Reproduce the material below with every instance of "chart" replaced by "graph", leaving everything else unchanged.
BEGIN
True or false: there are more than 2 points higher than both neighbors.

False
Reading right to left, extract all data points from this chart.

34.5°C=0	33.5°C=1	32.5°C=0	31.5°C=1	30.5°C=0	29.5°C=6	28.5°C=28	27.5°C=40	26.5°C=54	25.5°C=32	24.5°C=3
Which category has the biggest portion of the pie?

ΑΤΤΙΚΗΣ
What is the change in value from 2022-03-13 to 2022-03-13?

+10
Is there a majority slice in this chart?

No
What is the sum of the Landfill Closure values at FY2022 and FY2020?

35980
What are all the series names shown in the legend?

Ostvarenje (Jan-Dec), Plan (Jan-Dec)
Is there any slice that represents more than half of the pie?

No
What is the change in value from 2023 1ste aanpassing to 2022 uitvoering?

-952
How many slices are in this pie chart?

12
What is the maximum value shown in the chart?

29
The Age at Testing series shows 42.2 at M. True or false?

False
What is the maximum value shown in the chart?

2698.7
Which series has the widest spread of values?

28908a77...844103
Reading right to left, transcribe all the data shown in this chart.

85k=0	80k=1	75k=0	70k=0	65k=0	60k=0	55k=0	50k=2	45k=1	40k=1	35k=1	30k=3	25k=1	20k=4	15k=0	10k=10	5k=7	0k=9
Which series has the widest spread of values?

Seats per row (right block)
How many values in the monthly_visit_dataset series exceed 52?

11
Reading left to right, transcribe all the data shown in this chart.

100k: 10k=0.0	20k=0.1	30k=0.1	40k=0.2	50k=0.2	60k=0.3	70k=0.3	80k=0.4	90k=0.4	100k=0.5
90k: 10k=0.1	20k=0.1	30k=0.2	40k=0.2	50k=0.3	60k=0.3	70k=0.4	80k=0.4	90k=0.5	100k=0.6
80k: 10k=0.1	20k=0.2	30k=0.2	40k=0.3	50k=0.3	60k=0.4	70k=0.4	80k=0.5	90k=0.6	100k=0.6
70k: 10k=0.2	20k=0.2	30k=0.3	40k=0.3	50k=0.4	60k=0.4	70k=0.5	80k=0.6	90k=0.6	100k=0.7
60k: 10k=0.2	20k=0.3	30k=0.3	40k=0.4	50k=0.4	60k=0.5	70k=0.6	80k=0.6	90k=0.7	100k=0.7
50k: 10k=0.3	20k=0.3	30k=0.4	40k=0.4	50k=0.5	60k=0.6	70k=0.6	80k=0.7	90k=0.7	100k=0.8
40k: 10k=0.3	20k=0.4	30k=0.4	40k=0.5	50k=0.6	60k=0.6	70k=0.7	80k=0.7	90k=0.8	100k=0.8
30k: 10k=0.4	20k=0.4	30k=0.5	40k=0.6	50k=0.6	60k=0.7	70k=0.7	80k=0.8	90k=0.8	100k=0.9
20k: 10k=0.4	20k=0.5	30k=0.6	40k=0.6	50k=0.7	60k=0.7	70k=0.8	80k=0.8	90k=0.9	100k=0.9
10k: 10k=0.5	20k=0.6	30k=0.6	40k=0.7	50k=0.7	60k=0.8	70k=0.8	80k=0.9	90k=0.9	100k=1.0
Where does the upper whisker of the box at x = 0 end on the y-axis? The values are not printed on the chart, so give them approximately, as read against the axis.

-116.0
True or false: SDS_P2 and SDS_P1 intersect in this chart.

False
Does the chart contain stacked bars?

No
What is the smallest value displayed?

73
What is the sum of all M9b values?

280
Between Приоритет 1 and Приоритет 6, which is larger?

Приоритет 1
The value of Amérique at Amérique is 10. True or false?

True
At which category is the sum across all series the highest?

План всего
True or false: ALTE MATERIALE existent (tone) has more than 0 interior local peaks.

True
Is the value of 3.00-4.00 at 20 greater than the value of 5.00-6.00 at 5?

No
END
== EXERCISE SOLUTION ==
True or false: there are more than 2 points higher than both neighbors.

False
Reading right to left, extract all data points from this graph.

34.5°C=0	33.5°C=1	32.5°C=0	31.5°C=1	30.5°C=0	29.5°C=6	28.5°C=28	27.5°C=40	26.5°C=54	25.5°C=32	24.5°C=3
Which category has the biggest portion of the pie?

ΑΤΤΙΚΗΣ
What is the change in value from 2022-03-13 to 2022-03-13?

+10
Is there a majority slice in this graph?

No
What is the sum of the Landfill Closure values at FY2022 and FY2020?

35980
What are all the series names shown in the legend?

Ostvarenje (Jan-Dec), Plan (Jan-Dec)
Is there any slice that represents more than half of the pie?

No
What is the change in value from 2023 1ste aanpassing to 2022 uitvoering?

-952
How many slices are in this pie graph?

12
What is the maximum value shown in the graph?

29
The Age at Testing series shows 42.2 at M. True or false?

False
What is the maximum value shown in the graph?

2698.7
Which series has the widest spread of values?

28908a77...844103
Reading right to left, transcribe all the data shown in this graph.

85k=0	80k=1	75k=0	70k=0	65k=0	60k=0	55k=0	50k=2	45k=1	40k=1	35k=1	30k=3	25k=1	20k=4	15k=0	10k=10	5k=7	0k=9
Which series has the widest spread of values?

Seats per row (right block)
How many values in the monthly_visit_dataset series exceed 52?

11
Reading left to right, transcribe all the data shown in this graph.

100k: 10k=0.0	20k=0.1	30k=0.1	40k=0.2	50k=0.2	60k=0.3	70k=0.3	80k=0.4	90k=0.4	100k=0.5
90k: 10k=0.1	20k=0.1	30k=0.2	40k=0.2	50k=0.3	60k=0.3	70k=0.4	80k=0.4	90k=0.5	100k=0.6
80k: 10k=0.1	20k=0.2	30k=0.2	40k=0.3	50k=0.3	60k=0.4	70k=0.4	80k=0.5	90k=0.6	100k=0.6
70k: 10k=0.2	20k=0.2	30k=0.3	40k=0.3	50k=0.4	60k=0.4	70k=0.5	80k=0.6	90k=0.6	100k=0.7
60k: 10k=0.2	20k=0.3	30k=0.3	40k=0.4	50k=0.4	60k=0.5	70k=0.6	80k=0.6	90k=0.7	100k=0.7
50k: 10k=0.3	20k=0.3	30k=0.4	40k=0.4	50k=0.5	60k=0.6	70k=0.6	80k=0.7	90k=0.7	100k=0.8
40k: 10k=0.3	20k=0.4	30k=0.4	40k=0.5	50k=0.6	60k=0.6	70k=0.7	80k=0.7	90k=0.8	100k=0.8
30k: 10k=0.4	20k=0.4	30k=0.5	40k=0.6	50k=0.6	60k=0.7	70k=0.7	80k=0.8	90k=0.8	100k=0.9
20k: 10k=0.4	20k=0.5	30k=0.6	40k=0.6	50k=0.7	60k=0.7	70k=0.8	80k=0.8	90k=0.9	100k=0.9
10k: 10k=0.5	20k=0.6	30k=0.6	40k=0.7	50k=0.7	60k=0.8	70k=0.8	80k=0.9	90k=0.9	100k=1.0
Where does the upper whisker of the box at x = 0 end on the y-axis? The values are not printed on the graph, so give them approximately, as read against the axis.

-116.0
True or false: SDS_P2 and SDS_P1 intersect in this graph.

False
Does the graph contain stacked bars?

No
What is the smallest value displayed?

73
What is the sum of all M9b values?

280
Between Приоритет 1 and Приоритет 6, which is larger?

Приоритет 1
The value of Amérique at Amérique is 10. True or false?

True
At which category is the sum across all series the highest?

План всего
True or false: ALTE MATERIALE existent (tone) has more than 0 interior local peaks.

True
Is the value of 3.00-4.00 at 20 greater than the value of 5.00-6.00 at 5?

No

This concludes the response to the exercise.